Peak Design Everyday Sling Bag
To put it simply, the Everyday Sling is a pleasure to use. The level of craftsmanship is impressive, with an obvious attention to details. A lot of thinking went into designing this bag. New features and details are revealed even after a long time using it, although we have tried to point out most of them. The stitching is flawless and the bag looks very durable. It is very comfortable to carry for long periods of time, its weight (even fully loaded) being well adapted to its shape.
Peak Design’s sliding strap system is arguably their best innovation. The system is intuitive and easy to operate. Usually, changing the length of a strap is not frequently done during use. It requires removing the bag, fiddling with the adjustment buckles and handles, and implies a varying amount of trial and error to get the right length. Some companies like Timbuk2 found a partial solution with a clip allowing the user to set two distinct lengths for the strap. We have yet to see a system as simple and effective as the Peak Design strap. When moved to the back, the Sling can hug the user’s body closely. To move it to the front, one needs simply lengthen the strap and pull the bag in a single, one-handed movement.
The bag is rigidly build and retains its shape even when empty. The flip side is that it is not very flexible and will have a hard time bending and stretching to accommodate irregular shapes. Removing the dividers does allow the bag to compress a lot more, which can be useful to place it inside a suitcase, for instance.
The large opening grants an easier access to gear than a typical sling. It is in fact closer to a messenger in this regard. Slings often use the principle of a compartment opening in two steps, the first giving access to the camera, the second to lenses stowed below it. With the Everyday Sling, the whole compartment is accessible at all times.
Everything is not perfect with the Everyday Sling. For instance, the top flap has a tendency to close when released; it would be nice if it stayed open by itself. As mentioned earlier, the bag also cannot sit upright by itself; it tilts forward.
There is no protection beneath the bag. While the Sling isn’t likely to find itself on a hiking trail anytime soon, one should be cautious when placing the bag on a dirty or wet surface.

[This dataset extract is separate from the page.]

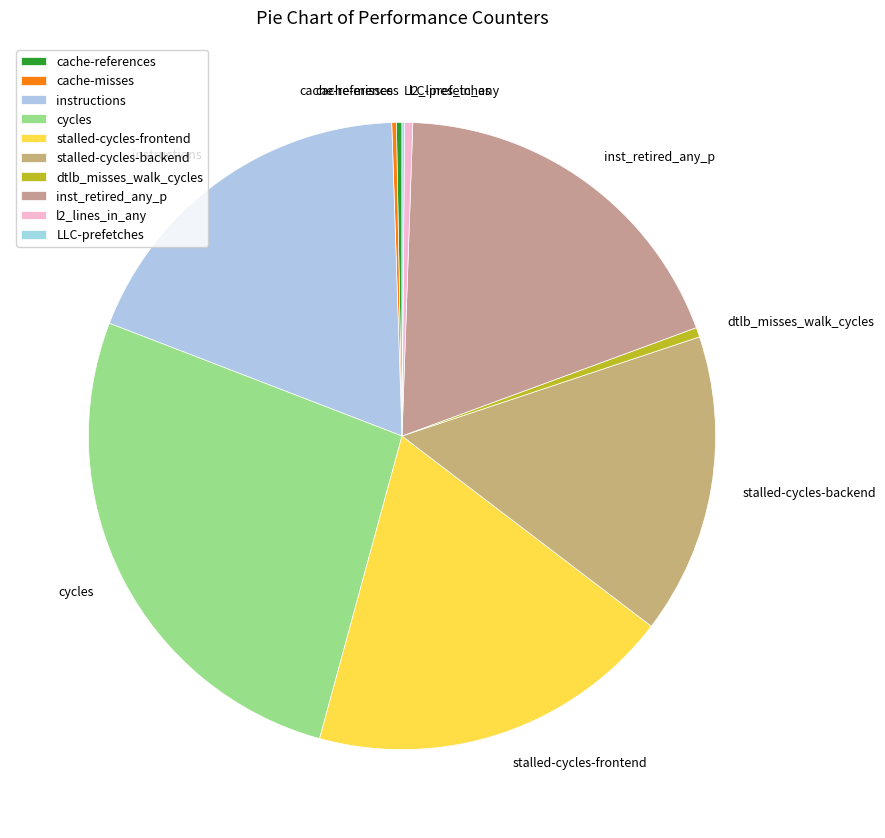

True or false: stalled-cycles-backend accounts for 15% of the total.

True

Similarly, there is little protection for the tripod. This is fairly common, however the placement at the front means that it is somewhat likely to bump into things.
The dividers are stiff and relatively thin. While they are well suited for larger lenses, their size and shape means that smaller lenses like the Pentax Limited will probably move around inside their division.
With larger lenses, the shape and size of the dividers is ideal. This is counter-intuitive since a sling is usually meant for people traveling light. A full frame zoom lens will feel right at home inside the Sling, with the curve of the dividers and of the bag’s ends closely hugging the barrel of the lens.
The bag is surprisingly large for a sling. It is as large as some smaller messenger bags. This is both a good and a bad thing. The streamlined design means that the bag is, in fact, as compact as it can be given its internal volume. For a larger camera like the K-1, a typical sling bag is likely to be a bit small, especially with a longer zoom lens mounted. The Everyday Sling is a good choice in that case.
One last wish would be that the manufacturer had found a way to better integrate the bag with the rest of their system. This system revolves around two components: the Capture clip, which does find its place on the Sling, and the anchor links which do not. On the Everyday Messenger for instance, the company included an anchor which is intended for carrying keys but could also, in a pinch, bear one of the company’s two types of pouches (since these make use of anchor links). On the Everyday Sling, there is no anchor, and no easy way to add one. This reduces the apparent modularity of the company’s anchor system.
These flaws are minor, and some of them should be seen more like improvement opportunities. They do not change the fact that this is an excellent product which is likely to please almost any user.